[Start Document passage]

I Receive You Jesus…

“He who receives you receives me, and he who receives me receives the one who sent me.” Matthew 10:40

Conversation

Papa, I love You. Thank-You for Your love. I worship You Papa and I praise Your Holy Name! 

I love you Caroline. Come, you are Mine.

Thank-You Papa that You’ve opened my eyes. Help me now to see everything You’ll place in front of me. Before I would see but not have an understanding so I didn’t really see. So help me now to really see and understand as I look for You wherever I go. 

I love you My darling. Come, all is well with you. (Here I’m sensing, “I have opened the eyes of the blind, that they may see and truly live.”)

Yes Papa, I want that! Thank-You for opening my eyes!!! Thank-You for the purpose You’ve given me even before You created the world!

Come my daughter, all is at Rest. 

Reflection

Hello and welcome to my Journal. Life in the valley can be very difficult, but we need to remember that God is always faithful. Right now I’m in a valley, being tested and pruned so that in God’s time I’ll be ready to walk out of this valley, Victorious!  What I’ve been doing so I don’t stay in a place of despair is spending time with God and crying out to Him because I know He hears me and He loves me. I’m keeping on doing what He’s already asked me to do. I’m clinging onto hope because God is my firm foundation. God is faithful and I know that He will never let me down, and I’m going to stay faithful to Him. He has shown me His faithfulness more times than I can count, and I know His love through that. God gives me dreams and wakes me up at certain times. As you read my journal my hope is that even though I’m in a valley in my life, I hope you will be inspired to always keep your heart open to God no matter what’s going on in your life, because God is a God of Love and He always has a Good plan for our life. He knows how to lead us; we just need to trust Him and follow Him! 

7:35 “I’m not gonna let the fear talk me out of, your love for me. I’m not gonna let the pain talk me out of, your love for me. Not gonna let the doubt talk me out of, your love for me, your love for me…” Gonna Be Alright -Stephan Witt

9:15 It’s my joy to honour You, in all I do, to honour You…

10:4 “I trust in You Papa, Jesus…

11:13 I took a short nap and dreamt that I was on a bridge and saw a girl/yet it was me, going up onto the sidewalk that was on the bridge. The sidewalk went up higher than the road part of the bridge and there was a fence (linked) on the side of the bridge. The sidewalk went about halfway up the height of the fence. (Yesterday I had a moment of doubt, so I believe this is what it’s referring too.)

[End Document passage]

-- Exercise instructions --
A) State whether each statement agrees with the prayer journal entry, answering yes or no and quoting the words of the entry that decide it: (i) The writer is in a valley right now. (ii) The bridge dream came during a full night's sleep. (iii) In the dream, the sidewalk ran lower than the road part of the bridge.
B) Write what comes next in the prayer journal entry, starting right after its last sentence.

[Start Data entries]

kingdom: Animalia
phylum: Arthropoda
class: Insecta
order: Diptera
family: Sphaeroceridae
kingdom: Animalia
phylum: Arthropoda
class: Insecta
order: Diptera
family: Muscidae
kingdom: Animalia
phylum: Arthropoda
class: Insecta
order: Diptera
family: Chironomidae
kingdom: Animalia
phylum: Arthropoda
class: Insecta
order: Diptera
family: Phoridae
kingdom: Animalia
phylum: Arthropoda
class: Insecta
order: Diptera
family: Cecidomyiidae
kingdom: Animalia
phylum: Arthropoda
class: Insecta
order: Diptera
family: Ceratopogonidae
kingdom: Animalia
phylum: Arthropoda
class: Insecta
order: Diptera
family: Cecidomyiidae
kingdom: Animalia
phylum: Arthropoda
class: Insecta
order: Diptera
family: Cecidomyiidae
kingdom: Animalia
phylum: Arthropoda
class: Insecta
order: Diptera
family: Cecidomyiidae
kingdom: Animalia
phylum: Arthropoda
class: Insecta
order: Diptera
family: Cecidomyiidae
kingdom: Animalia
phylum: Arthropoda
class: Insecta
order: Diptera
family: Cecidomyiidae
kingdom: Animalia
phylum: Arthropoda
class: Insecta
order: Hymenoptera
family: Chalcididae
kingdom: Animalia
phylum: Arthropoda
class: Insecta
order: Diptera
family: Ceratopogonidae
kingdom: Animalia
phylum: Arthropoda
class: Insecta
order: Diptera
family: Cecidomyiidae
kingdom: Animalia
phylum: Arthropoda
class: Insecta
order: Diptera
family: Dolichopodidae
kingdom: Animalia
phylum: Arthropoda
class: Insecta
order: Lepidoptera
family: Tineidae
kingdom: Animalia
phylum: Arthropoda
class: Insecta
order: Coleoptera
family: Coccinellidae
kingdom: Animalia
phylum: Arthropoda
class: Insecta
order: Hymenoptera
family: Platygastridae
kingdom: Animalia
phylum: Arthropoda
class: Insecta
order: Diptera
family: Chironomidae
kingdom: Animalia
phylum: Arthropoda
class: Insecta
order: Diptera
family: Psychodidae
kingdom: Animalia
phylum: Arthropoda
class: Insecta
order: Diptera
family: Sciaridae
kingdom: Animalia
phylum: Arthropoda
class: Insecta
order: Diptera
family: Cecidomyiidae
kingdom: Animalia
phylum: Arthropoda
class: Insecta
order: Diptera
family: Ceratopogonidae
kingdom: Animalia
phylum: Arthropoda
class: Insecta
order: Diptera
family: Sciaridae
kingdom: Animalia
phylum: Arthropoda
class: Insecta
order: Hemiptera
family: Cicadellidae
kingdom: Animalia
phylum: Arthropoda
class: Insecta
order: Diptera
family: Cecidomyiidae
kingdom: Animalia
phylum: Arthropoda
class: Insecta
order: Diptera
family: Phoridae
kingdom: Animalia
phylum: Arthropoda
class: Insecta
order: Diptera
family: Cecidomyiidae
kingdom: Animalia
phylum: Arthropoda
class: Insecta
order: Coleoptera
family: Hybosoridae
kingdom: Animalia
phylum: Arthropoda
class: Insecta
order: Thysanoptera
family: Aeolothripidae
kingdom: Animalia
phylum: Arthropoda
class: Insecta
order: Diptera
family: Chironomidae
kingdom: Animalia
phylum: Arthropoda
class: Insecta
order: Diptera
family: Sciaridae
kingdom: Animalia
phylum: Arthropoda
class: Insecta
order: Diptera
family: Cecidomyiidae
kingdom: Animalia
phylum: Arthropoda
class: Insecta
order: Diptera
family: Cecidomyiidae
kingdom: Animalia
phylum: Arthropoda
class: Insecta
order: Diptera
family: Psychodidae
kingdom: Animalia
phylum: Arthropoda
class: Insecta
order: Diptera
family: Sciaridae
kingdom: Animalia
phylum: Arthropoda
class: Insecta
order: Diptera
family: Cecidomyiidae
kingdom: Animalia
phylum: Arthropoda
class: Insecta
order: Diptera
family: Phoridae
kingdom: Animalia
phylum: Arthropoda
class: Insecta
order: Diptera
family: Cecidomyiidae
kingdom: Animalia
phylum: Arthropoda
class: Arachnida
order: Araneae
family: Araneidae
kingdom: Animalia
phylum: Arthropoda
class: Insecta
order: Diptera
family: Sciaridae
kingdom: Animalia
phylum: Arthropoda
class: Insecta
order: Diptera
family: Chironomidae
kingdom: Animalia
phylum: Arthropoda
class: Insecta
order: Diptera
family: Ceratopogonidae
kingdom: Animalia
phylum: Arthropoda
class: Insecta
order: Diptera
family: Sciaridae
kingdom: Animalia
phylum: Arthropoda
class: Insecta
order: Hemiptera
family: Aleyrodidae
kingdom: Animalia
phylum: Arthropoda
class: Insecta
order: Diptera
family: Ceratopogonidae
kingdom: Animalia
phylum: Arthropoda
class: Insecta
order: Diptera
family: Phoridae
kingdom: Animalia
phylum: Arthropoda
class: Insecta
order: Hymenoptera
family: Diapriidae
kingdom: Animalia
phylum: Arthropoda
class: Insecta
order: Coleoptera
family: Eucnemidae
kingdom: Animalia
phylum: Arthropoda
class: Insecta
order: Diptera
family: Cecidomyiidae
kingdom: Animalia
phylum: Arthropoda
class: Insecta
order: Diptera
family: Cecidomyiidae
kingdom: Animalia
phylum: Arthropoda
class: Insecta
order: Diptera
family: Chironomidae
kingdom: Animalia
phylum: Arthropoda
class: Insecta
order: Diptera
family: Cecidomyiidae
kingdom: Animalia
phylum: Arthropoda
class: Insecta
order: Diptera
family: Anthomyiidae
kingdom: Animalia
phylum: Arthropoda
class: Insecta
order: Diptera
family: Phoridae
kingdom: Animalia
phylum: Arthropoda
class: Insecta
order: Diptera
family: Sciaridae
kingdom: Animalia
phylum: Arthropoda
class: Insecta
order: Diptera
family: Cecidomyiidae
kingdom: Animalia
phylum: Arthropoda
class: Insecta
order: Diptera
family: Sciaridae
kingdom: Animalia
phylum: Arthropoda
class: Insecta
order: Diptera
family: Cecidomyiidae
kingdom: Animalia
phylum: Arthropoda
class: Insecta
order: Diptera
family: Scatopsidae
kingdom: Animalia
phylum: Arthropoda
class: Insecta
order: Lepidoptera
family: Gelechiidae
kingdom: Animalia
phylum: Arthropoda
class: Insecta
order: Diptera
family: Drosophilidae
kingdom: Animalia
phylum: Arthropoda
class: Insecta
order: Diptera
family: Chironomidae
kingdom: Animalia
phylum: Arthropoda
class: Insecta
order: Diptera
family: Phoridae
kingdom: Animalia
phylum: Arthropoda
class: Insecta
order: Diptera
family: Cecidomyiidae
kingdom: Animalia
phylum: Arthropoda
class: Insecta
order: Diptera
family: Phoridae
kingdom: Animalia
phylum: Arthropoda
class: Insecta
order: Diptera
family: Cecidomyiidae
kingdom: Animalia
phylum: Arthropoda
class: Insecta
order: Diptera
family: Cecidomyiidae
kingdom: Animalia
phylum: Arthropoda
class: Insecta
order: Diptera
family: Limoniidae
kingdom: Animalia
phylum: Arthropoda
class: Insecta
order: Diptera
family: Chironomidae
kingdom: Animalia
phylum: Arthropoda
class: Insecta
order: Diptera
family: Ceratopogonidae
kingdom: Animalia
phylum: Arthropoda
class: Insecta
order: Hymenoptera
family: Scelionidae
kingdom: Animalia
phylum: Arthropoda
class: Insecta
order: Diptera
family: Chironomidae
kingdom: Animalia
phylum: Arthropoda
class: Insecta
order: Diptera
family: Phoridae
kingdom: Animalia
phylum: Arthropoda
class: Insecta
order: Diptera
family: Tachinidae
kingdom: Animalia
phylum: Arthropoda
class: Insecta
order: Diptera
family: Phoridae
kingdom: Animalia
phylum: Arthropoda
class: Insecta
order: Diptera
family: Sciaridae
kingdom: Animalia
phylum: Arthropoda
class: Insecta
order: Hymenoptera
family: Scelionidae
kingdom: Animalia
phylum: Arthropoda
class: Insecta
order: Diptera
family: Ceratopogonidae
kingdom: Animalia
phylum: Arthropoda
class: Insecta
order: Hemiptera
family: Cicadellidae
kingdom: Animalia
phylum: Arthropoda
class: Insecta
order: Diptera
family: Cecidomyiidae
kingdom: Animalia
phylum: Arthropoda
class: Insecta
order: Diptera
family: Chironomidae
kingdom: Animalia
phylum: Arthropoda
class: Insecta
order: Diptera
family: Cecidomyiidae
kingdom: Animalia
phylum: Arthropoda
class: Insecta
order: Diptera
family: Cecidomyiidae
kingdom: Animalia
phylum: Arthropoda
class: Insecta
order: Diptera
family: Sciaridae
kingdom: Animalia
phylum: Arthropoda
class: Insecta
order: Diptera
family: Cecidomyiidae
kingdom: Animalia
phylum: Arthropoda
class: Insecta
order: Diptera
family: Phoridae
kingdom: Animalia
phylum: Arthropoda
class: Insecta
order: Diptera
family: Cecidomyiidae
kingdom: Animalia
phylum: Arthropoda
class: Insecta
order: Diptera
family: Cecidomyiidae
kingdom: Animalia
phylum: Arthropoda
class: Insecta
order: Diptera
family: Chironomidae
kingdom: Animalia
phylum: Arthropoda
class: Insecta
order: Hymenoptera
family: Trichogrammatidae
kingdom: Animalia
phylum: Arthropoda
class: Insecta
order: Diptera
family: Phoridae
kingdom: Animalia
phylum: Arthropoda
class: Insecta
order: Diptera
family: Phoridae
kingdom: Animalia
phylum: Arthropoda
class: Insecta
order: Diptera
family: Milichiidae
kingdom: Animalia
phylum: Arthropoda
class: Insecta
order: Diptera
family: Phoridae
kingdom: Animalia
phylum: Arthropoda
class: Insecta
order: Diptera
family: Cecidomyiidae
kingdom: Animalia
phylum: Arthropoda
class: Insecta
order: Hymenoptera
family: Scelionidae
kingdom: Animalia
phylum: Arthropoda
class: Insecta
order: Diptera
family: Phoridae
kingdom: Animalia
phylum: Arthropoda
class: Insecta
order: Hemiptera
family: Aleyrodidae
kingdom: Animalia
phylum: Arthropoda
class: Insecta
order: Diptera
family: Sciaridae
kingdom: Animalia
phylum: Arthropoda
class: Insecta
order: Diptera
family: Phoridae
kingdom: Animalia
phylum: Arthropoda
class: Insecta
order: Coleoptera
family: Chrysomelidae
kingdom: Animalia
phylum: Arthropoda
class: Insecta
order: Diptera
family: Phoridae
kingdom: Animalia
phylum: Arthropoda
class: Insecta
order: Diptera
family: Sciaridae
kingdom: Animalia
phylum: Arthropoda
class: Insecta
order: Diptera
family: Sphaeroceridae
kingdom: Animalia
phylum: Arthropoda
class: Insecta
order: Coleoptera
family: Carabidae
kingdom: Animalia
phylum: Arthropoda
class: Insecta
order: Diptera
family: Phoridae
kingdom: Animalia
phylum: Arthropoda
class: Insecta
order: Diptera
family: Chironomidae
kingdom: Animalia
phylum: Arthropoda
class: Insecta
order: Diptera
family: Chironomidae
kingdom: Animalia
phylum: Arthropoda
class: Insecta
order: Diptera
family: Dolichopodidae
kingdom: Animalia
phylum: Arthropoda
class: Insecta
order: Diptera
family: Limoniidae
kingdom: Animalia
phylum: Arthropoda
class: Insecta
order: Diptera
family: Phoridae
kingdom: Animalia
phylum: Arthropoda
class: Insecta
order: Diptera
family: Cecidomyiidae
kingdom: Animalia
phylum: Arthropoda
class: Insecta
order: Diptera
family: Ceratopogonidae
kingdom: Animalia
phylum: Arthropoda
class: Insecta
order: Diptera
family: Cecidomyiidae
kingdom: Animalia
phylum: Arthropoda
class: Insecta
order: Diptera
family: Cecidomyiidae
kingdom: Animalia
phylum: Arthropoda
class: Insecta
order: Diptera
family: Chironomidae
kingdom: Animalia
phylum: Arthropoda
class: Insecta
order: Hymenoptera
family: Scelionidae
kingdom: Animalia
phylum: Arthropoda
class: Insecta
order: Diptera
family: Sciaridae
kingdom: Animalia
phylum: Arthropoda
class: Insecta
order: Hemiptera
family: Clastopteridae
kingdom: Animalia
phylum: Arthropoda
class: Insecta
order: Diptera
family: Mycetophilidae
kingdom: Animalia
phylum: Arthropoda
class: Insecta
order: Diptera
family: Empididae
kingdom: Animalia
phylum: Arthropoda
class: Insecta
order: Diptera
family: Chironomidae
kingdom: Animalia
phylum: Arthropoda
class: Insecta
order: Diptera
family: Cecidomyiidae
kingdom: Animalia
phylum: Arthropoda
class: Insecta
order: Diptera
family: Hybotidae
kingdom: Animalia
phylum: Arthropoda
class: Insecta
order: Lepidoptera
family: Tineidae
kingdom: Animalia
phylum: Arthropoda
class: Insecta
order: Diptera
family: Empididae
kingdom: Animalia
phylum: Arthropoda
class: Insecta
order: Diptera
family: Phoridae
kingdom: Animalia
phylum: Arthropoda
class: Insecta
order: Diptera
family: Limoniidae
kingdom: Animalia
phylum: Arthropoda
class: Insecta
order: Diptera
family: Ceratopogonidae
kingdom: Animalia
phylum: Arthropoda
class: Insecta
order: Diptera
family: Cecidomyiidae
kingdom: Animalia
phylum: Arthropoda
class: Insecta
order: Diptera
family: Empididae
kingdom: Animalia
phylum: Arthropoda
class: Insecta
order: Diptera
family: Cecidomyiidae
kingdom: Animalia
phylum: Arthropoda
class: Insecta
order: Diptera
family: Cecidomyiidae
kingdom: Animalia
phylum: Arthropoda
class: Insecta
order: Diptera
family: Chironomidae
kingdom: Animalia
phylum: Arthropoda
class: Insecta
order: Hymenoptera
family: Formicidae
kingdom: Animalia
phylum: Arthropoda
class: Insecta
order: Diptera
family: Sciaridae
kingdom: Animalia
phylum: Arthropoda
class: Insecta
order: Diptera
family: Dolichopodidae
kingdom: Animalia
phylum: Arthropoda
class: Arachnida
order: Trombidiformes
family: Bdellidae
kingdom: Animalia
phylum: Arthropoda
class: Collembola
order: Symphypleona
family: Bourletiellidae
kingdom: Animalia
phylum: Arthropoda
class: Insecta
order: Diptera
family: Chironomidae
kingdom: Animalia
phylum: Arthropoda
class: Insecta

[End Data entries]

-- Results by task --
A)
(i) Yes: "Right now I’m in a valley, being tested and pruned"
(ii) No: "I took a short nap and dreamt that I was on a bridge"
(iii) No: "The sidewalk went up higher than the road part of the bridge"

B)
11:31  I was on the street, about to go onto Lucas’ piano teachers driveway (I saw some (2) cars parked on the driveway). I felt like I was taking voice lessons there, and I needed to keep taking voice lessons during the summer. I’m taking this to mean that God/Jesus is leading me to keep practicing voice over the summer. I love singing and taking voice lessons; I just need to grow my resiliency to practicing everyday. Difficult because the feeling about this isn’t urgent. But I’ve learned that even though it’s not urgent (though maybe now it’s become urgent because I’m making up my mind to follow hard after God/Jesus), it’s a long term goal, so the importance for this is high. 

“I’m gonna get through this, through this I’m gonna get through this, so help me God!”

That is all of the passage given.